Data storage giant EMC Corp. is suing a former employee in an attempt to enforce a non-compete agreement that is signed by all EMC employees.
The Hopkinton, Mass., company on Wednesday filed suit against Doron Kempel, CEO and chairman of start-up SANgate Systems Inc., asking the court to issue an injunction spiking Kempels employment at SANgate for 12 months.
In the suit, filed in Massachusetts state court, EMC also is seeking unspecified monetary damages.
Kempel, who left EMC as vice president and general manager of the Media Solutions Group this summer, led that companys rich media efforts. The non-compete agreement prohibits former employees from working for direct or indirect competitors for 12 months after leaving EMC.
He said SANgate is not a competitor, negating any reason for the lawsuit. The Southborough, Mass., company makes a black box product, for sale next spring, that works like a telephone line splitter, mirroring data as its created to multiple storage devices.
“We suggested to them that before they go ahead and file a lawsuit, we should sit down with them to see if there were any synergies we could explore, [but] they were quite obtuse,” Kempel said Thursday in an interview.
Officials for EMC, which has sued former employees in the past over the non-compete agreement, declined to comment.
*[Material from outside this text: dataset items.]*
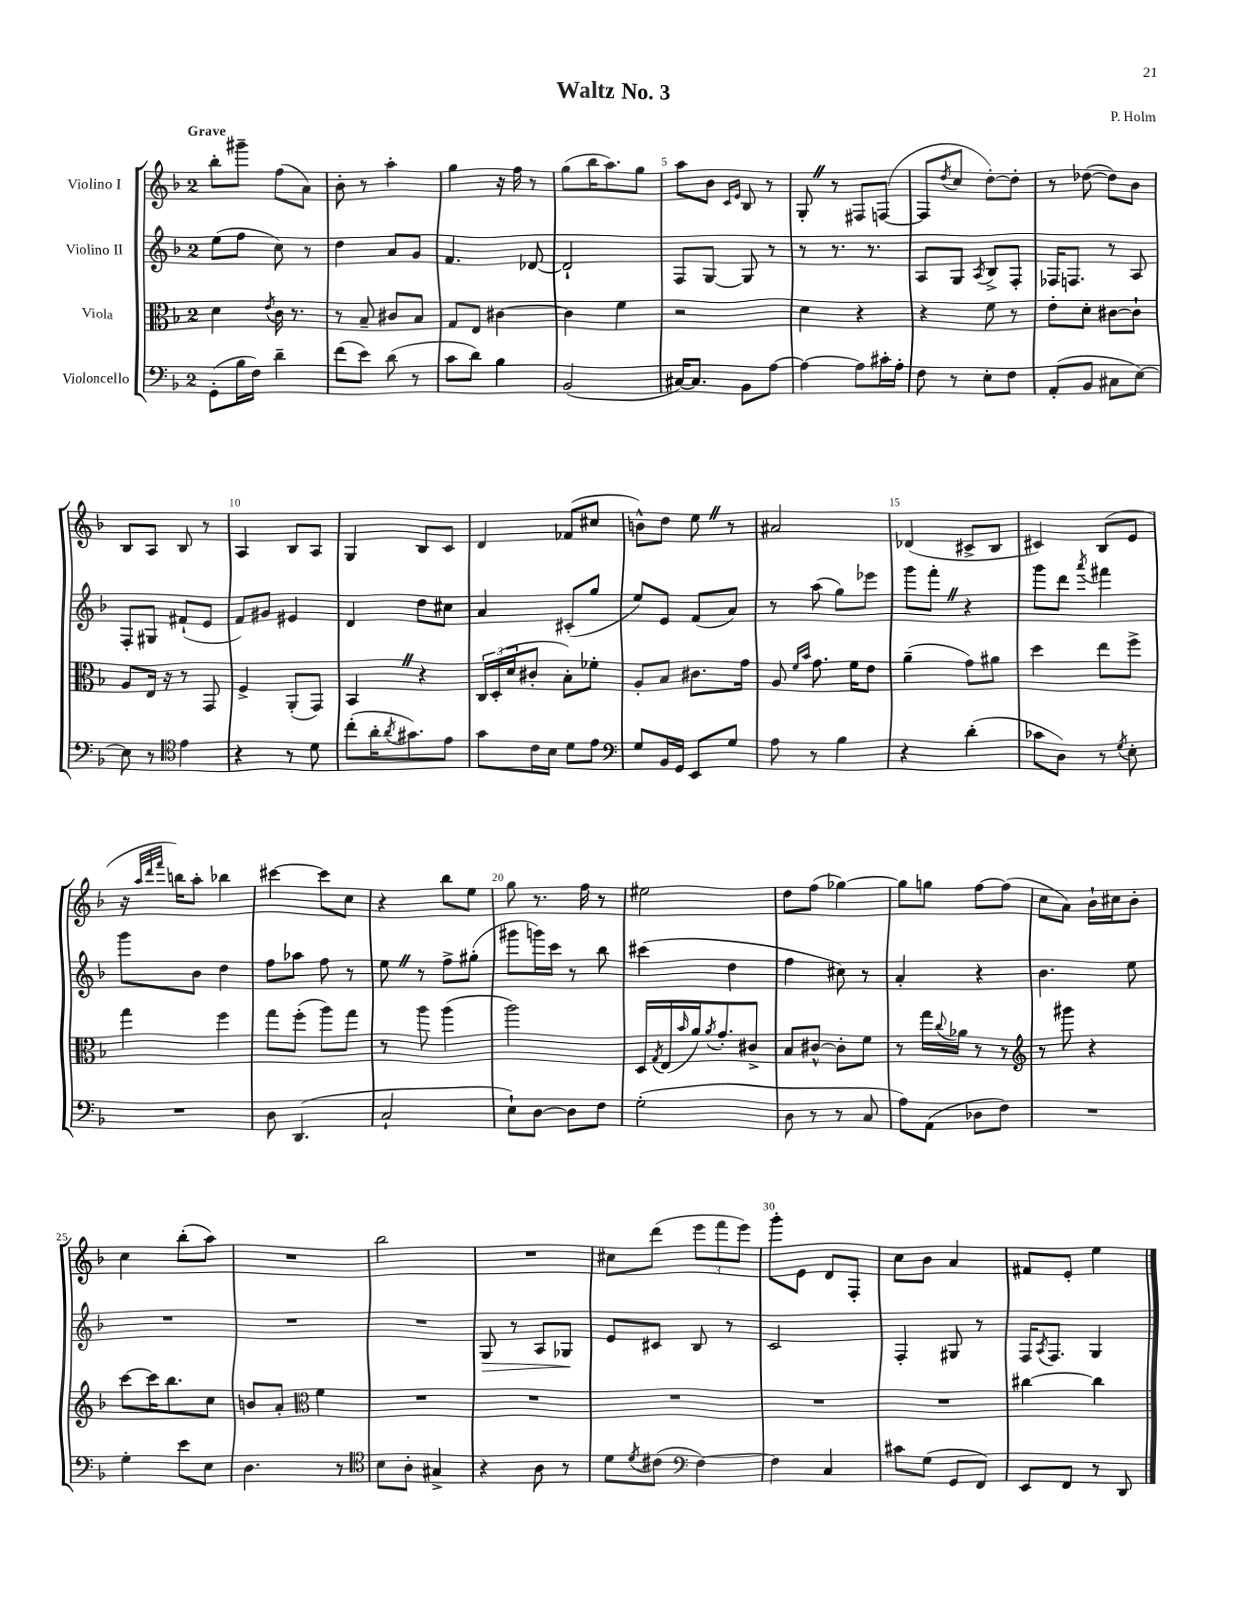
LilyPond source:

\header { title = "Waltz No. 3" composer = "P. Holm" }
<<
\new StaffGroup <<
\new Staff = "s0" \with { instrumentName = "Violino I" } {
    \clef treble \key f \major \once \override Staff.TimeSignature.style = #'single-digit \time 2/4 \tempo "Grave"
    bes''8-. gis'''8-- f''8( a'8) |
    bes'8-. r8 a''4-. |
    g''4 r16 f''16 r8 |
    g''8( bes''16 a''8.) g''8 |
    a''8 bes'8 \grace { c'16 e'16 } bes8 r8 |
    g8-. \once \override BreathingSign.text = \markup { \musicglyph "scripts.caesura.straight" } \breathe r8 fis8 f8~( |
    f8 \acciaccatura { d''8 } c''8 d''8~-.) d''8-. |
    r8 des''8~( des''8) bes'8 |
    bes8 a8 bes8 r8 |
    a4 bes8 a8 |
    g4 bes8 c'8 |
    d'4 fes'8( cis''8 |
    b'8-^) d''8 e''8 \once \override BreathingSign.text = \markup { \musicglyph "scripts.caesura.straight" } \breathe r8 |
    ais'2 |
    des'4( cis'8-> bes8 |
    cis'4) bes8( e'8 |
    r16 \grace { a''32 d'''32 f'''32 } b''16) a''8-. bes''4 |
    cis'''4~ cis'''8 c''8 |
    r4 bes''8 e''8 |
    g''8 r8. f''16 r8 |
    eis''2 |
    d''8 f''8( ges''4~) |
    ges''8 g''8 f''8~ f''8( |
    c''8 a'8) bes'16-! cis''16 bes'8-. |
    c''4 bes''8-.( a''8) |
    R2 |
    bes''2 |
    R2 |
    cis''8 d'''8( \tuplet 3/2 { e'''8 f'''8 e'''8) } |
    g'''8-. e'8 d'8 f8-. |
    c''8 bes'8 a'4 |
    fis'8 e'8-. e''4 \bar "|." |
}
\new Staff = "s1" \with { instrumentName = "Violino II" } {
    \clef treble \key f \major \once \override Staff.TimeSignature.style = #'single-digit \time 2/4
    e''8( f''8 c''8) r8 |
    d''4 a'8 g'8 |
    f'4. des'8~ |
    des'2-! |
    f8 g8~ g8 r8 |
    r8 r8. r8. |
    a8 g8 \acciaccatura { a8 } bes8-> f8-. |
    fes16 f8. r8 a8 |
    f8-. gis8 fis'8-!( e'8 |
    f'8) gis'8 eis'4 |
    d'4 d''8 cis''8 |
    a'4 cis'8-.( g''8 |
    e''8) e'8 f'8( a'8) |
    r8 a''8( g''8) ees'''8 |
    g'''8 f'''8-. \once \override BreathingSign.text = \markup { \musicglyph "scripts.caesura.straight" } \breathe r4 |
    g'''8 d'''8 \acciaccatura { a'''8 } fis'''4 |
    g'''8 bes'8 d''4 |
    f''8 aes''8 f''8 r8 |
    e''8 \once \override BreathingSign.text = \markup { \musicglyph "scripts.caesura.straight" } \breathe r8 f''8-> gis''8-.( |
    gis'''8 g'''16) c'''16 r8 bes''8 |
    cis'''4( d''4 |
    f''4 cis''8) r8 |
    a'4-. r4 |
    bes'4. e''8 |
    R2 |
    R2 |
    R2 |
    g8\> r8 a8 ges8\! |
    e'8 cis'8 bes8 r8 |
    c'2 |
    f4-. gis8 r8 |
    f16 \acciaccatura { a8 } f8. g4 \bar "|." |
}
\new Staff = "s2" \with { instrumentName = "Viola" } {
    \clef alto \key f \major \once \override Staff.TimeSignature.style = #'single-digit \time 2/4
    d'4 \acciaccatura { e'8 } c'16 r8. |
    r8 bes8-- cis'8 bes8 |
    g8 e8 cis'4~ |
    cis'4 f'4 |
    r2 |
    d'4 r4 |
    r4 f'8 r8 |
    e'8-. d'8-. cis'8~ cis'8-! |
    a8 e16 r16 r8 g,8 |
    f4-> a,8-.( g,8) |
    bes,4 \once \override BreathingSign.text = \markup { \musicglyph "scripts.caesura.straight" } \breathe r4 |
    \tuplet 3/2 { c16 d16-.( d'16 } cis'8-. bes8-.) fes'8-. |
    a8-. bes8 cis'8. g'16 |
    a8 \grace { f'16 bes'16 } g'8. f'16 e'8 |
    a'4--( g'8) ais'8 |
    d''4 e''8 f''8-> |
    g''4 f''4 |
    g''8 f''8-.( a''8) g''8 |
    r8 a''8 a''4( |
    a''2) |
    d16 \acciaccatura { g8 } e16( \grace { bes'16 } a'16) \acciaccatura { a'8 } g'8.-. cis'8-> |
    bes8 cis'8~-^ cis'8-. f'8 |
    r8 g''16 \appoggiatura { c''8 } aes'16 r8 r8 |
    \clef treble r8 gis'''8 r4 |
    c'''8~ c'''16 bes''8. c''8 |
    b'8 a'8-. \clef alto f'4 |
    R2 |
    R2 |
    R2 |
    R2 |
    R2 |
    cis''4~ cis''4 \bar "|." |
}
\new Staff = "s3" \with { instrumentName = "Violoncello" } {
    \clef bass \key f \major \once \override Staff.TimeSignature.style = #'single-digit \time 2/4
    g,8-.( bes16 f16) d'4-- |
    f'8( e'8) d'8( r8 |
    c'8 d'8) bes4 |
    bes,2( |
    cis16~) cis8. bes,8 a8~ |
    a4~ a8 cis'16-. a16-. |
    f8 r8 e8-. f8 |
    a,8-.( bes,8 cis8 e8~) |
    e8 r8 \clef tenor e'4 |
    r4 r8 d'8 |
    c''8-.( a'16-. \acciaccatura { a'8 } gis'8.) e'8 |
    g'8 c'16 bes16 d'8 e'8 |
    \clef bass g8 bes,16 g,16 e,8 g8 |
    a8 r8 bes4 |
    r4 d'4-.( |
    ces'8 d8) r8 \acciaccatura { g8 } e8-. |
    R2 |
    d8 d,4.( |
    c2-! |
    e8-!) d8~ d8 f8 |
    g2-.( |
    d8 r8 r8 c8 |
    a8) a,8( des8 f8) |
    R2 |
    g4-. e'8 e8 |
    d4. r8 |
    \clef tenor bes8 a8-. gis4-> |
    r4 a8 r8 |
    d'8 \acciaccatura { d'8 } cis'8( \clef bass f4~) |
    f4 c4 |
    cis'8 g8( g,8 f,8) |
    e,8 f,8 r8 d,8 \bar "|." |
}
>>
>>
\layout { \context { \Score \override BarNumber.break-visibility = ##(#f #t #t) barNumberVisibility = #(every-nth-bar-number-visible 5) } }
Kempels attorney noted other recent examples from earlier this year, including lawsuits filed against Joanna Karwowska, an engineer, and Eric Mann and Todd Gresham, both salesmen.
Kempel said the lawsuit was indicative of bigger problems at EMC, which on Monday is expected to announce earnings several hundred million dollars short of its originally stated goals. Also, dormant rumors of IBM buying EMC surfaced again last week, with many analysts debating the pros and cons of such a union.